% Generated by roxygen2: do not edit by hand
% Please edit documentation in R/PRISM.R
\name{PRISM}
\alias{PRISM}
\alias{PRISM.default}
\alias{PRISM.formula}
\title{PReprocessing Instances that Should be Misclassified}
\usage{
\method{PRISM}{formula}(formula, data, ...)

\method{PRISM}{default}(x, classColumn = ncol(x), ...)
}
\arguments{
\item{formula}{A formula describing the classification variable and the attributes to be used.}

\item{data, x}{Data frame containing the tranining dataset to be filtered.}

\item{...}{Optional parameters to be passed to other methods.}

\item{classColumn}{positive integer indicating the column which contains the
(factor of) classes. By default, the last column is considered.}
}
\value{
An object of class \code{filter}, which is a list with seven components:
\itemize{
   \item \code{cleanData} is a data frame containing the filtered dataset.
   \item \code{remIdx} is a vector of integers indicating the indexes for
   removed instances (i.e. their row number with respect to the original data frame).
   \item \code{repIdx} is a vector of integers indicating the indexes for
   repaired/relabelled instances (i.e. their row number with respect to the original data frame).
   \item \code{repLab} is a factor containing the new labels for repaired instances.
   \item \code{parameters} is a list containing the argument values.
   \item \code{call} contains the original call to the filter.
   \item \code{extraInf} is a character that includes additional interesting
   information not covered by previous items.
}
}
\description{
Similarity-based filter for removing label noise from a dataset as a
preprocessing step of classification.
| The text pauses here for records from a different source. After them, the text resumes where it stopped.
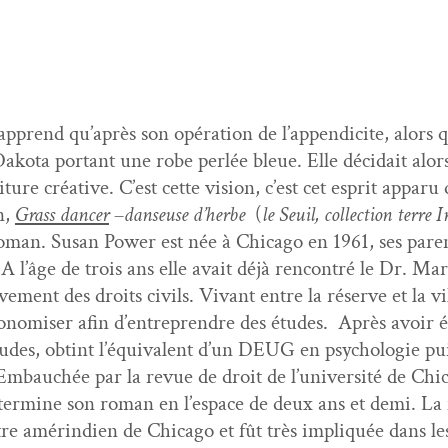
prend qu’après son opéra­tion de l’appendicite, alors qu’e
ako­ta por­tant une robe per­lée bleue. Elle décidait alor
ure créa­tive. C’est cette vision, c’est cet esprit apparu 
n,
Grass dancer
–
danseuse d’herbe
(
le Seuil, col­lec­tion terre 
. Susan Pow­er est née à Chica­go en 1961, ses par­ent
e. A l’âge de trois ans elle avait déjà ren­con­tré le Dr. M
ve­ment des droits civils. Vivant entre la réserve et la vi
’économiser afin d’entreprendre des études. Après avoir
études, obtint l’équivalent d’un DEUG en psy­cholo­gie puis
Embauchée par la revue de droit de l’université de Chica
er­mine son roman en l’espace de deux ans et demi. La 
 amérin­di­en de Chica­go et fût très impliquée dans les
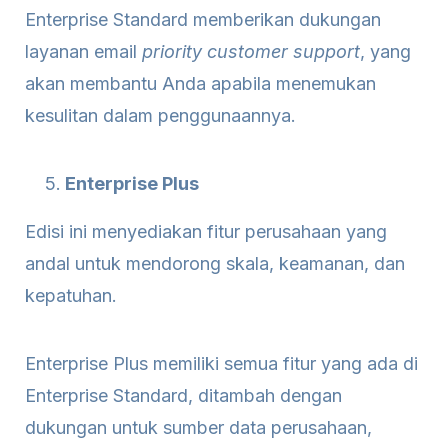
Enterprise Standard memberikan dukungan
layanan email
priority customer support
, yang
akan membantu Anda apabila menemukan
kesulitan dalam penggunaannya.
Enterprise Plus
Edisi ini menyediakan fitur perusahaan yang
andal untuk mendorong skala, keamanan, dan
kepatuhan.
Enterprise Plus memiliki semua fitur yang ada di
Enterprise Standard, ditambah dengan
dukungan untuk sumber data perusahaan,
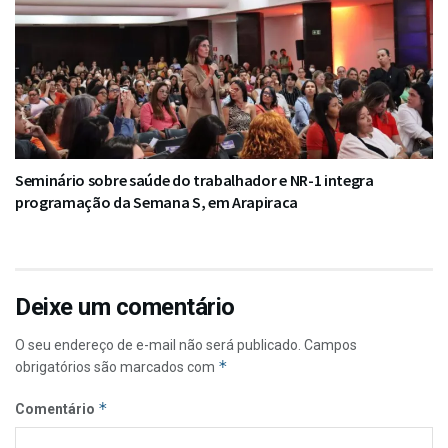
Seminário sobre saúde do trabalhador e NR-1 integra
programação da Semana S, em Arapiraca
Deixe um comentário
O seu endereço de e-mail não será publicado.
Campos
*
obrigatórios são marcados com
*
Comentário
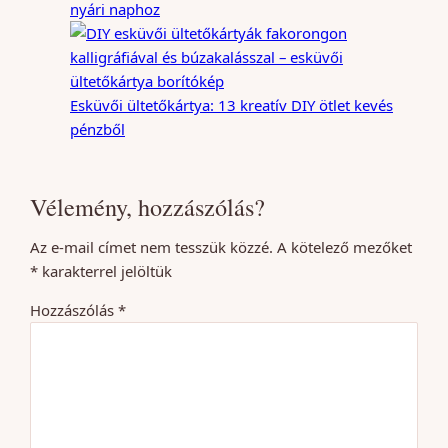
nyári naphoz
Esküvői ültetőkártya: 13 kreatív DIY ötlet kevés
pénzből
Vélemény, hozzászólás?
Az e-mail címet nem tesszük közzé.
A kötelező mezőket
*
karakterrel jelöltük
Hozzászólás
*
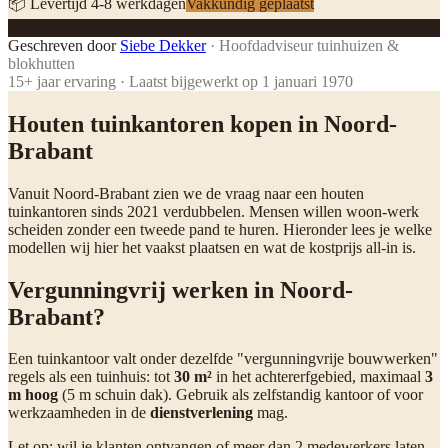
📦 Levertijd
4
-
8
werkdagen
Vakkundig geplaatst
SD
Geschreven door
Siebe Dekker
·
Hoofdadviseur tuinhuizen &
blokhutten
15
+ jaar ervaring · Laatst bijgewerkt op
1 januari 1970
Houten tuinkantoren kopen in Noord-
Brabant
Vanuit Noord-Brabant zien we de vraag naar een houten
tuinkantoren sinds 2021 verdubbelen. Mensen willen woon-werk
scheiden zonder een tweede pand te huren. Hieronder lees je welke
modellen wij hier het vaakst plaatsen en wat de kostprijs all-in is.
Vergunningvrij werken in Noord-
Brabant?
Een tuinkantoor valt onder dezelfde "vergunningvrije bouwwerken"
regels als een tuinhuis: tot
30 m²
in het achtererfgebied, maximaal
3
m hoog
(5 m schuin dak). Gebruik als zelfstandig kantoor of voor
werkzaamheden in de
dienstverlening
mag.
Let op: wil je klanten ontvangen of meer dan 2 medewerkers laten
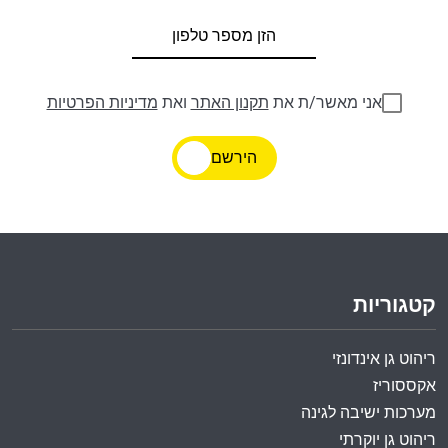
אני מאשר/ת את
תקנון האתר
ואת
מדיניות הפרטיות
הירשם
קטגוריות
ריהוט גן אינדונזי
אקססוריז
מערכות ישיבה לגינה
ריהוט גן יוקרתי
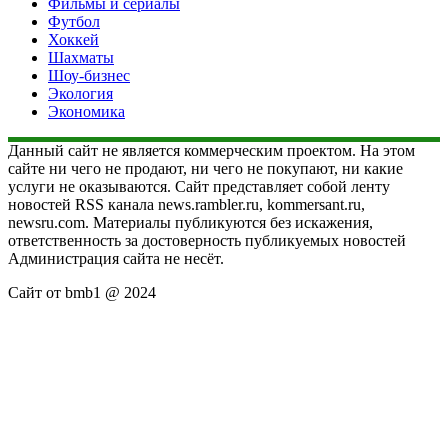
Фильмы и сериалы
Футбол
Хоккей
Шахматы
Шоу-бизнес
Экология
Экономика
Данный сайт не является коммерческим проектом. На этом
сайте ни чего не продают, ни чего не покупают, ни какие
услуги не оказываются. Сайт представляет собой ленту
новостей RSS канала news.rambler.ru, kommersant.ru,
newsru.com. Материалы публикуются без искажения,
ответственность за достоверность публикуемых новостей
Администрация сайта не несёт.
Сайт от bmb1 @ 2024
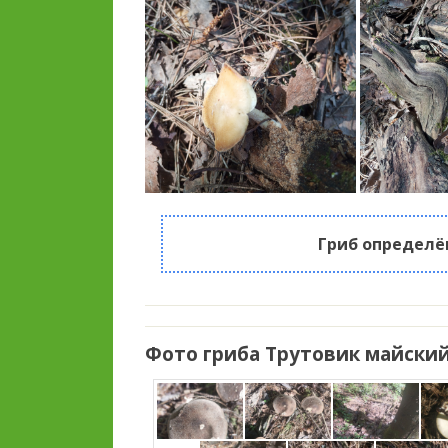
Гриб определё
Фото гриба Трутовик майский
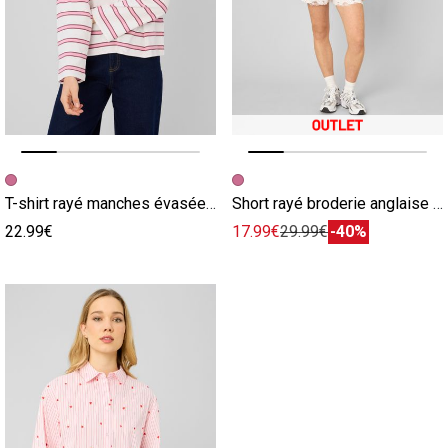
Image précédente
Image suivante
Image précédente
Image suivante
T-shirt rayé manches évasées rose
Short rayé broderie anglaise rose
22.99€
17.99€
29.99€
-40%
For more information, see 'Details' and
'References' sections.
}
\details{
\code{PRISM} identifies \emph{ISMs} (Instances that Should be Misclassified) and removes them from the dataset.
In order to do so, it combines five heuristics based on varied approaches by means of a formula.
One heuristic relies on class distribution among nearest neighbors, two heuristics are based on the class
distribution in a leaf node of a C4.5 tree (either pruned or unpruned), and the other two are based on
the class likelihood for an instance, assuming gaussian distribution for continuous variables when necessary.
}
\examples{
data(iris)
out <- PRISM(Species~., data = iris)
print(out)
identical(out$cleanData, iris[setdiff(1:nrow(iris),out$remIdx),])
}
\references{
Smith M. R., Martinez T. (2011, July): Improving classification accuracy by identifying
and removing instances that should be misclassified.
In \emph{Neural Networks (IJCNN), The 2011 International Joint Conference on} (pp. 2690-2697). IEEE.
}